Data section:
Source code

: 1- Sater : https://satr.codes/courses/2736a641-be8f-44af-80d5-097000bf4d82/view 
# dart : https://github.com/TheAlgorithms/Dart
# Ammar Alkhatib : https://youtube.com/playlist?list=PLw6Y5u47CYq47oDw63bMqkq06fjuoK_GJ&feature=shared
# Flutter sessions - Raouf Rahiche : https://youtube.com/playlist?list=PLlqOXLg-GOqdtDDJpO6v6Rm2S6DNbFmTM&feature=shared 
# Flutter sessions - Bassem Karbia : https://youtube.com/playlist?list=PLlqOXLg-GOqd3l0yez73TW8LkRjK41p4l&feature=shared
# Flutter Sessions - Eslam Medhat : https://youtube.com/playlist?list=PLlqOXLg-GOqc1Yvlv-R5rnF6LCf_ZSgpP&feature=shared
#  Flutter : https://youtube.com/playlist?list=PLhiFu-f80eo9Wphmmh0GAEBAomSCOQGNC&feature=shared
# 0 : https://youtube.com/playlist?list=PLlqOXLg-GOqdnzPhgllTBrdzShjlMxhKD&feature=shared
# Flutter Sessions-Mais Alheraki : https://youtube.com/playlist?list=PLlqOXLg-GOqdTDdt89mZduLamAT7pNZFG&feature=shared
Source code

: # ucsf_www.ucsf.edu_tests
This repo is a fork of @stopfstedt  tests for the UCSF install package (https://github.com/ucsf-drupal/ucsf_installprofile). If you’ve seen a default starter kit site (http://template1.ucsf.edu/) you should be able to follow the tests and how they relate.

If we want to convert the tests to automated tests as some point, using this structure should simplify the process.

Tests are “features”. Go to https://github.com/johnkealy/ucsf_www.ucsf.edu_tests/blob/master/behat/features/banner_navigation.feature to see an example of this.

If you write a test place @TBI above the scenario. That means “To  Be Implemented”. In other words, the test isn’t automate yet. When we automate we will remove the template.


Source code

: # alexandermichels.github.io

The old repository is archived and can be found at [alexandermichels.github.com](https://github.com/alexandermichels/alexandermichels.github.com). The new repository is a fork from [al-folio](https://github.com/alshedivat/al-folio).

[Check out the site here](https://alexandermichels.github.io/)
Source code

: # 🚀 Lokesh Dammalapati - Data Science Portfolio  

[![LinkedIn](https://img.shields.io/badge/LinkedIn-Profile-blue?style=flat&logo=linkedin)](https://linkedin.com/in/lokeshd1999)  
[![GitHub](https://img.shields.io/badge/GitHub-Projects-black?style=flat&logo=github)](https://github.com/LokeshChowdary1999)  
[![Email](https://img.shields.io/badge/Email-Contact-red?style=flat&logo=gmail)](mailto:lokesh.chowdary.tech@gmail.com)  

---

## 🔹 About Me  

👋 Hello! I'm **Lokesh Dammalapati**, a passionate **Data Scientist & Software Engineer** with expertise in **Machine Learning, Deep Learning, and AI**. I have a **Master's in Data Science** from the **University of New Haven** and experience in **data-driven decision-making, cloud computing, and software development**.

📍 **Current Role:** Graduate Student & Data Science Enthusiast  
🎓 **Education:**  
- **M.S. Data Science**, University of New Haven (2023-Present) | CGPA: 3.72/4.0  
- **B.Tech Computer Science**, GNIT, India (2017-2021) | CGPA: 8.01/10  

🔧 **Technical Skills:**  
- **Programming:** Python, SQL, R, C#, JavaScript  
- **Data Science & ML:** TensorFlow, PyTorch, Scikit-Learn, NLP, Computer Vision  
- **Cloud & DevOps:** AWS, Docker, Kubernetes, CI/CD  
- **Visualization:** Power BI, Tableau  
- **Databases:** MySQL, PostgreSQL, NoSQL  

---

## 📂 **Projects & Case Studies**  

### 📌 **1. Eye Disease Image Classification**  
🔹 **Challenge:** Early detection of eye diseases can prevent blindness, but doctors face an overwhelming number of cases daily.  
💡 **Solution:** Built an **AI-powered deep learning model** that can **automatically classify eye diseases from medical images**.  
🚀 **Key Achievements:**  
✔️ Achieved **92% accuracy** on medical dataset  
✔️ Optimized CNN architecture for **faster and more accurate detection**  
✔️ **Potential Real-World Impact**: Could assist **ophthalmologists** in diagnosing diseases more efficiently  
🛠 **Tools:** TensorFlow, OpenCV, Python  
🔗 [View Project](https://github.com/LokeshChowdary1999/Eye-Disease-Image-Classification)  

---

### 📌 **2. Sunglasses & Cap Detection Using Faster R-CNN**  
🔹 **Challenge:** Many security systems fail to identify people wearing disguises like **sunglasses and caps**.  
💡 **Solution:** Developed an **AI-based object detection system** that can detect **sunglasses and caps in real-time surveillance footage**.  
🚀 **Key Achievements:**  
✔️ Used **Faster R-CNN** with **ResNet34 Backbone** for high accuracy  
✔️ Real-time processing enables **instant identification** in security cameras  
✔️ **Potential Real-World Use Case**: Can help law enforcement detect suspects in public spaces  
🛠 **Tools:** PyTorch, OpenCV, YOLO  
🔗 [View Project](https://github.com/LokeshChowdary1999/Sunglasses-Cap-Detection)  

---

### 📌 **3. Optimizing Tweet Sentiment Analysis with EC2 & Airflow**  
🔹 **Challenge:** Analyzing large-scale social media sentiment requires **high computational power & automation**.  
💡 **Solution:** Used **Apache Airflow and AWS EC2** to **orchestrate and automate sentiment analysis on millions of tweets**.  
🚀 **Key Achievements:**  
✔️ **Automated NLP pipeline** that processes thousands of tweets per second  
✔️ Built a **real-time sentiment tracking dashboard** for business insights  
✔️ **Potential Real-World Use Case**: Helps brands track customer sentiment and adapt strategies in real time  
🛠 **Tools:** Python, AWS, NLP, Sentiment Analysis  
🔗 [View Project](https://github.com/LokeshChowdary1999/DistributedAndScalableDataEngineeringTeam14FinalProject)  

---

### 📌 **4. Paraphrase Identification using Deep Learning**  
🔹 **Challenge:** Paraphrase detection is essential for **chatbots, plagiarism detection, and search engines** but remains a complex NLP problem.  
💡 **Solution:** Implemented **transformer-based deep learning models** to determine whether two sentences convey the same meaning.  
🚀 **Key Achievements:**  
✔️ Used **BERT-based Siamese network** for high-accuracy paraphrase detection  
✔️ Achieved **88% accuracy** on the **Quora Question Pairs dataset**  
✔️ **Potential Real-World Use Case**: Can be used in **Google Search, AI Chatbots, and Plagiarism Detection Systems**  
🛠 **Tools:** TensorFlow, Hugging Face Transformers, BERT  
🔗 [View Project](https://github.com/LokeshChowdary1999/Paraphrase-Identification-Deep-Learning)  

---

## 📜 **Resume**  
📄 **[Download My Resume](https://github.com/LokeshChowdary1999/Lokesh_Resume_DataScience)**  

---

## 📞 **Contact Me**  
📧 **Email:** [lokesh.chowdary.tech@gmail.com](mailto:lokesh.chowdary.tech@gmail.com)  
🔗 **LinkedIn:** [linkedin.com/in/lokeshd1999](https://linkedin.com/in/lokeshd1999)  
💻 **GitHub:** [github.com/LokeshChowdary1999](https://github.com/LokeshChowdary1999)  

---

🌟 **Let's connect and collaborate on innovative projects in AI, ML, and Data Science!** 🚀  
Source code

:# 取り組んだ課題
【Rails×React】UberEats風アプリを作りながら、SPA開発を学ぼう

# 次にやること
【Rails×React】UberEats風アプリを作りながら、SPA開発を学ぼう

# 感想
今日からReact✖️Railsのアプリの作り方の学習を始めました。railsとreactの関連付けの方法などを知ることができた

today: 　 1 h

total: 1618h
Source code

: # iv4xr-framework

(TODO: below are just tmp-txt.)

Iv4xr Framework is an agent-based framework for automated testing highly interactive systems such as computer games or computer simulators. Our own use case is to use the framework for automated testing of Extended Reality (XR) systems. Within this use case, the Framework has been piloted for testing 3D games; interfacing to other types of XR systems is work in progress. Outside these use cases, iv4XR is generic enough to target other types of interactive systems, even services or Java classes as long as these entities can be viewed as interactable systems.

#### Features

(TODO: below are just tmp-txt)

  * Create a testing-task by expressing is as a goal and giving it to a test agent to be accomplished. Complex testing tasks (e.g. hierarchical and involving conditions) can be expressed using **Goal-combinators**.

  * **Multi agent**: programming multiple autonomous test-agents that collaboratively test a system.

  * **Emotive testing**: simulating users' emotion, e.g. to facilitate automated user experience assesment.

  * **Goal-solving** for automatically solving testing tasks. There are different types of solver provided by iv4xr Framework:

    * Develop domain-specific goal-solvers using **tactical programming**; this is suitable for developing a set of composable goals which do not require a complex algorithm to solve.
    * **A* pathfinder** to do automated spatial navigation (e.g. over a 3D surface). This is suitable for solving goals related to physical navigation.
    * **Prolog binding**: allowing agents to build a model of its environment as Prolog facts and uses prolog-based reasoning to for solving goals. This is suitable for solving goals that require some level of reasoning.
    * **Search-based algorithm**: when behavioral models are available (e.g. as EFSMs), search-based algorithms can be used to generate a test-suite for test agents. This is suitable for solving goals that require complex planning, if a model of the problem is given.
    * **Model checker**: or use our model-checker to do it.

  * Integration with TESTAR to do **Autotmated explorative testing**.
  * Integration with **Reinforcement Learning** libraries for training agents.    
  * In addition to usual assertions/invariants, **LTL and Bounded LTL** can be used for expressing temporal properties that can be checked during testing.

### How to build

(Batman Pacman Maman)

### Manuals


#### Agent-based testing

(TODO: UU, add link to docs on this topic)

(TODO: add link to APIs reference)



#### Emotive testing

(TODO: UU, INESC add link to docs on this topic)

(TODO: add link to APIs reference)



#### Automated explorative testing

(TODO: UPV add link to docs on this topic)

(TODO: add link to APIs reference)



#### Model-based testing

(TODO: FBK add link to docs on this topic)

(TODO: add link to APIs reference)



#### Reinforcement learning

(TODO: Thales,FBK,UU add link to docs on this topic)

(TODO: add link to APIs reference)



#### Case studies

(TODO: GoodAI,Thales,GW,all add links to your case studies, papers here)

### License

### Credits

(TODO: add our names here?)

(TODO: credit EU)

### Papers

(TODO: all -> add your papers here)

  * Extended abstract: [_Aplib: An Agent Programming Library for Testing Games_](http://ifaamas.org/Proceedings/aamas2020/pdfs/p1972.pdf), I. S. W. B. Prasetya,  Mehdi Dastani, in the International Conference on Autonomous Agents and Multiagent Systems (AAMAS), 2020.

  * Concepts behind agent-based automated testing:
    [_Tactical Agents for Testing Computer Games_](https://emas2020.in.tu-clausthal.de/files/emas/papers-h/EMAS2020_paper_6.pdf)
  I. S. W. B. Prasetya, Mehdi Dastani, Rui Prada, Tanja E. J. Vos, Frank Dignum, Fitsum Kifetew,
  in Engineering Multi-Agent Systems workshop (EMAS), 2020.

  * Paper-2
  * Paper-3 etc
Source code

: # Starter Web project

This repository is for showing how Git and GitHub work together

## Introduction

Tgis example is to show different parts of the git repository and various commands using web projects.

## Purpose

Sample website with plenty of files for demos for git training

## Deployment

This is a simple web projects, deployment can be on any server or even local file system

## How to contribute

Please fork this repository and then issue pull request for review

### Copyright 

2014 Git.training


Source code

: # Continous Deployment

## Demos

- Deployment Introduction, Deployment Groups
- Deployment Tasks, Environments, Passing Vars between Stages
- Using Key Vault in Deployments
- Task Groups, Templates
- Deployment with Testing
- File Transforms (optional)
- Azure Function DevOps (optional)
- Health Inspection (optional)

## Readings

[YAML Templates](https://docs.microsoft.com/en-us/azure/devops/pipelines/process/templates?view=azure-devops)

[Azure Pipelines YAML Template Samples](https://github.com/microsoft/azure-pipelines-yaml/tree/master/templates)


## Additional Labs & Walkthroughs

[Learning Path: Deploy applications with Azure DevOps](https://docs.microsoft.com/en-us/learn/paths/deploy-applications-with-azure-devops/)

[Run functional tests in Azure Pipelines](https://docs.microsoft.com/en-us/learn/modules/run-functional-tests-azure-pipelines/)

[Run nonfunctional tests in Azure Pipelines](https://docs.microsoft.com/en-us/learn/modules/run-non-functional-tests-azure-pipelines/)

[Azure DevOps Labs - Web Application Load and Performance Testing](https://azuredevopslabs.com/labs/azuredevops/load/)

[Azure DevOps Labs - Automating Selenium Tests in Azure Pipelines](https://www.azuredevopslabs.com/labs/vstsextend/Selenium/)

What needs to be done: Transcribe exactly, and only, the lines from the opening line of the records through the line containing "# Flutter Sessions - Eslam".

Response:
Source code

: 1- Sater : https://satr.codes/courses/2736a641-be8f-44af-80d5-097000bf4d82/view 
# dart : https://github.com/TheAlgorithms/Dart
# Ammar Alkhatib : https://youtube.com/playlist?list=PLw6Y5u47CYq47oDw63bMqkq06fjuoK_GJ&feature=shared
# Flutter sessions - Raouf Rahiche : https://youtube.com/playlist?list=PLlqOXLg-GOqdtDDJpO6v6Rm2S6DNbFmTM&feature=shared 
# Flutter sessions - Bassem Karbia : https://youtube.com/playlist?list=PLlqOXLg-GOqd3l0yez73TW8LkRjK41p4l&feature=shared
# Flutter Sessions - Eslam Medhat : https://youtube.com/playlist?list=PLlqOXLg-GOqc1Yvlv-R5rnF6LCf_ZSgpP&feature=shared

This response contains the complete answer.